IN RECTANGLEABCD, AB=25CM ,BC=15CM.IN WHAT RATIO DOES BISECTOR OF ANGLE CDIVIDES AB?
IN RECTANGLE ABCD ,AB=25CM ,BC=15CM.IN WHAT RATIO DOES BISECTOR OF ANGLE C DIVIDES AB?
Since the bisector meets BC at a 45° angle,
CB=PB = 15
so AP=25-15=10
To find the ratio in which the angle bisector of angle C divides AB in the rectangle ABCD, we can use the angle bisector theorem. This theorem states that in a triangle, the angle bisector of an angle divides the opposite side in the ratio of the lengths of the other two sides.
In our case, the angle bisector of angle C divides AB. Let's call the point where the angle bisector intersects AB as E. Now we need to find the ratio AE:EB.

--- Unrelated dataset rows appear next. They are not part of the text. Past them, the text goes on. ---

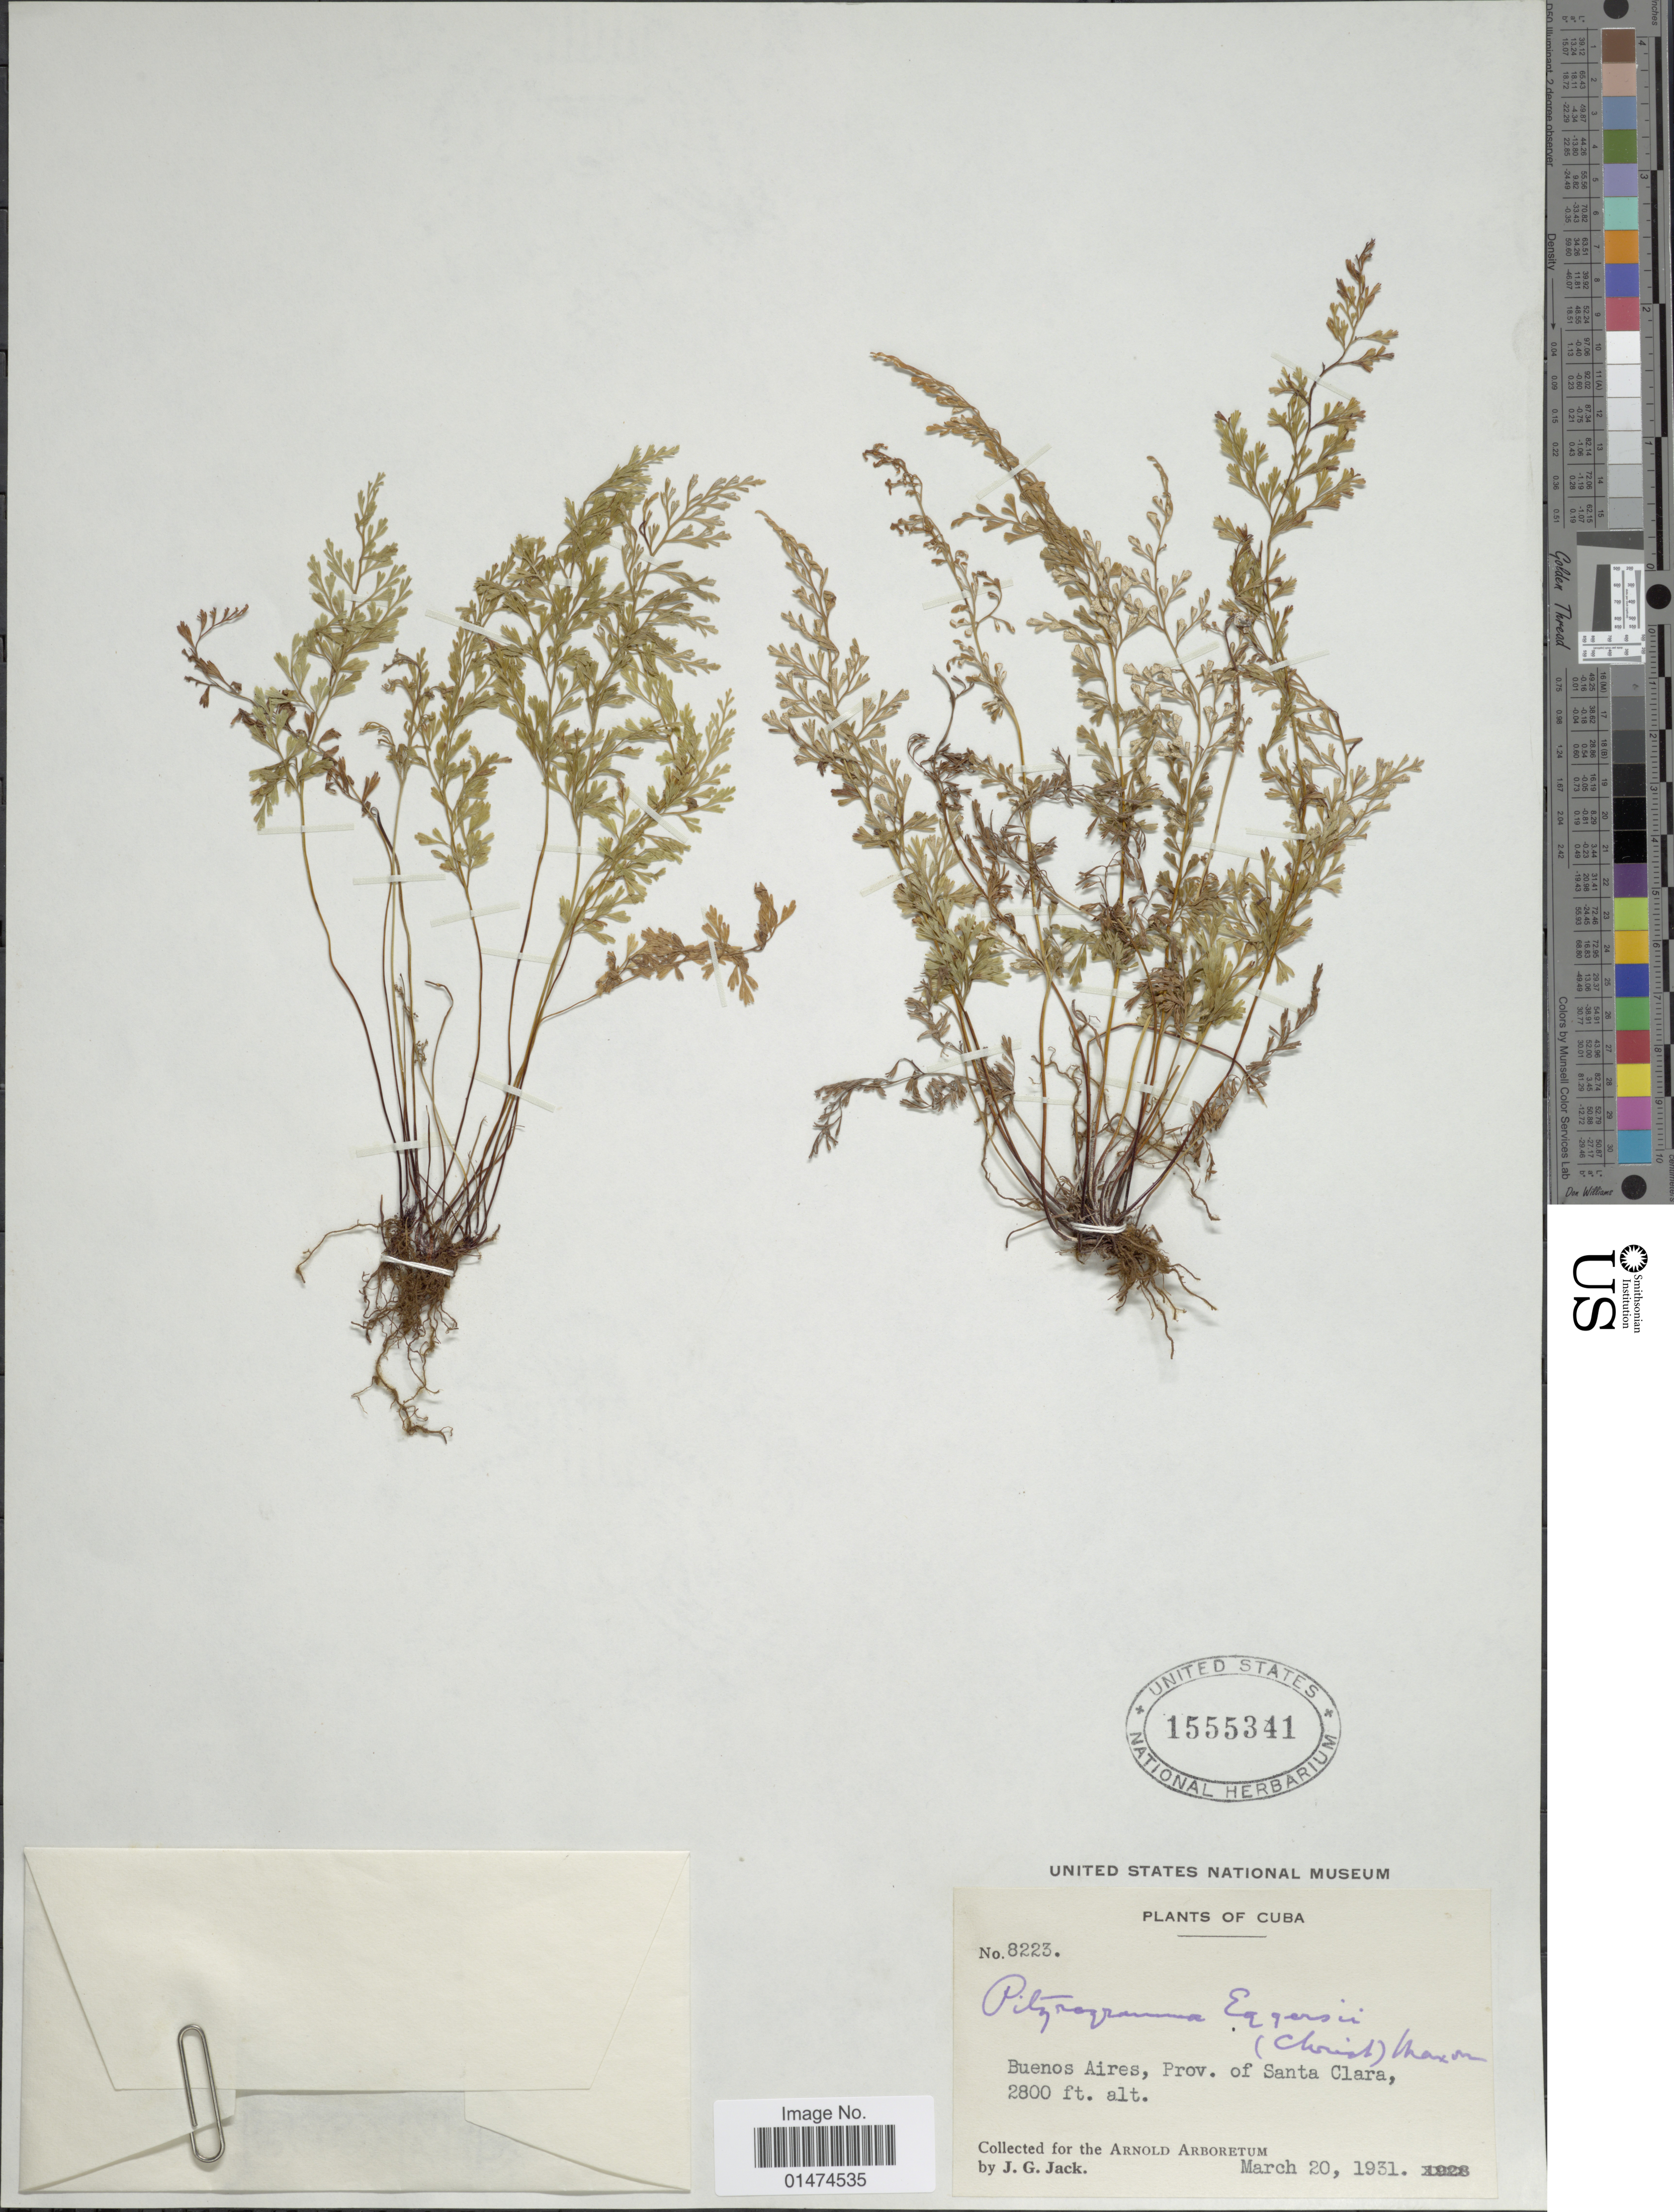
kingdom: Plantae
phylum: Tracheophyta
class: Polypodiopsida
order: Polypodiales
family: Pteridaceae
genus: Pityrogramma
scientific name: Pityrogramma eggersii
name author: (Christ) Maxon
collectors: J. G. Jack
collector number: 8223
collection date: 1931-03-20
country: Cuba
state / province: Las Villas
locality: Buenos Aires, Prov. of Santa Clara.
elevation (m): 853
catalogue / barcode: US 1555341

According to the angle bisector theorem:
AE/EB = AC/CB
To use this theorem, we need to find the lengths of AC and CB.
In rectangle ABCD, AB is the length of the rectangle, and BC is the width. Given that AB = 25 cm and BC = 15 cm, we have the lengths of the other two sides.
Now let's substitute these values into the angle bisector theorem equation:
AE/EB = AC/CB
AE/EB = (AB + BC) / BC
AE/EB = (25 + 15) / 15
AE/EB = 40/15
Simplifying this ratio, we get:
AE/EB = 8/3
Therefore, the angle bisector of angle C divides AB in the ratio of 8:3.